Atlanta Burns is what Veronica Mars would have been if, instead of growing up in sunny California with an understanding father, she’d been transplanted suddenly into “Pennsyltucky”—the rural/backwoods center of Pennsylvania—with an impoverished lost-soul mother and no one to fall back on. Atlanta Burns is Veronica Mars with red hair, a cut lip, dirt all over her face, and the vocabulary your momma wouldn’t approve of.

The story is good, but rough, hard to take. Atlanta is still recovering from the sexual assault she suffered at the hands of her mother’s boyfriend, and her unwanted legendary status she earned with a well-placed shotgun hit to his bait-and-tackle. It is in part because of this reputation, however, that she attracts the downtrodden, the friendless, and begins to help them fight back, too.

The only thing you can really say Atlanta has going for her is grit. She’s not always the smartest girl; she’s into way more drugs than I am even familiar with, often in tandem; she makes really shitty decisions and has a hard time remembering who her friends are. But she doesn’t give up, doesn’t back down, even as she stumbles into bigger and greater crimes against those who can’t fight back.

Chuck Wendig spins a good story, but I think he inserts a little bit too much of himself sometimes, making his agenda too clear and creating a gap in the fourth wall, like when his drug-dealing lowlife happens to be a frequent reader of Margaret Atwood. I don’t disagree with his message, and, true, it’s one of these clear agenda items that makes up the overall story arch, but there were times it drew me out of the story and had me rolling my eyes.

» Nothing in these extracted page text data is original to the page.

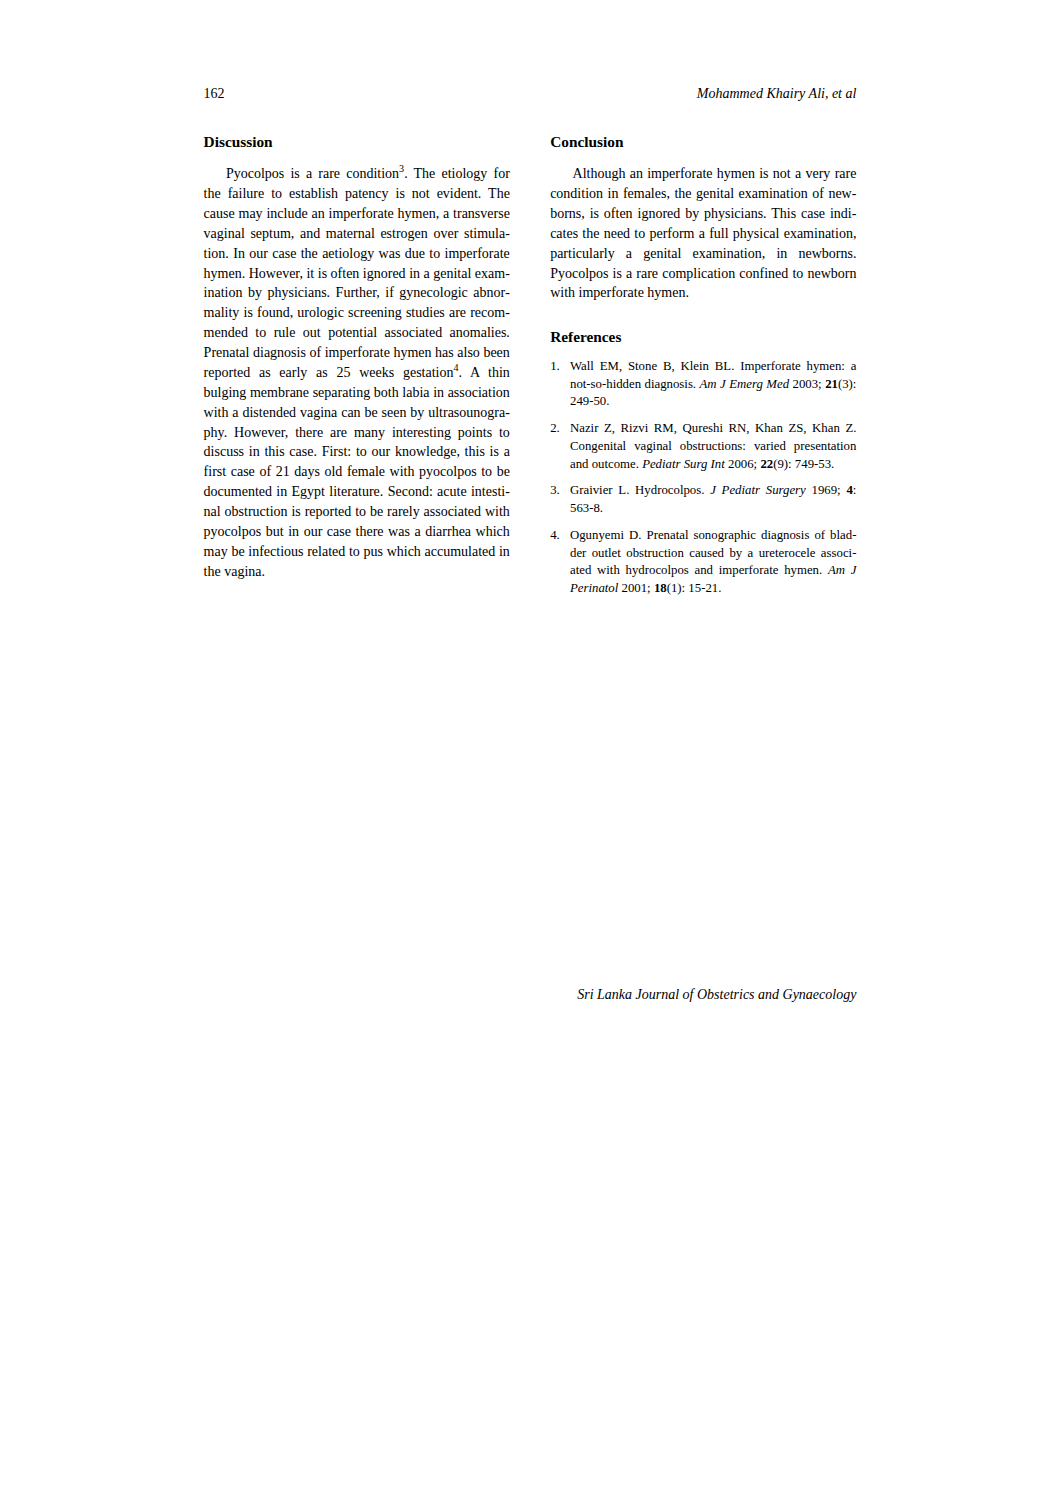162 Mohammed Khairy Ali, et al
Discussion
Pyocolpos is a rare condition3. The etiology for the failure to establish patency is not evident. The cause may include an imperforate hymen, a transverse vaginal septum, and maternal estrogen over stimulation. In our case the aetiology was due to imperforate hymen. However, it is often ignored in a genital examination by physicians. Further, if gynecologic abnormality is found, urologic screening studies are recommended to rule out potential associated anomalies. Prenatal diagnosis of imperforate hymen has also been reported as early as 25 weeks gestation4. A thin bulging membrane separating both labia in association with a distended vagina can be seen by ultrasounography. However, there are many interesting points to discuss in this case. First: to our knowledge, this is a first case of 21 days old female with pyocolpos to be documented in Egypt literature. Second: acute intestinal obstruction is reported to be rarely associated with pyocolpos but in our case there was a diarrhea which may be infectious related to pus which accumulated in the vagina.
Conclusion
Although an imperforate hymen is not a very rare condition in females, the genital examination of newborns, is often ignored by physicians. This case indicates the need to perform a full physical examination, particularly a genital examination, in newborns. Pyocolpos is a rare complication confined to newborn with imperforate hymen.
References
Wall EM, Stone B, Klein BL. Imperforate hymen: a not-so-hidden diagnosis. Am J Emerg Med 2003; 21(3): 249-50.
Nazir Z, Rizvi RM, Qureshi RN, Khan ZS, Khan Z. Congenital vaginal obstructions: varied presentation and outcome. Pediatr Surg Int 2006; 22(9): 749-53.
Graivier L. Hydrocolpos. J Pediatr Surgery 1969; 4: 563-8.
Ogunyemi D. Prenatal sonographic diagnosis of bladder outlet obstruction caused by a ureterocele associated with hydrocolpos and imperforate hymen. Am J Perinatol 2001; 18(1): 15-21.
Sri Lanka Journal of Obstetrics and Gynaecology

Overall, Wendig does good work here: it doesn’t always get better. Sometimes the bad guys are too big to fight. Sometimes you’re the dog in the ring, just having to fight to survive. It’s a good story, with a hard message to swallow, but it’s a bit too gritty and intense for me. Tread carefully, readers; this is a solid book but you’re going to need a steel stomach to get through it.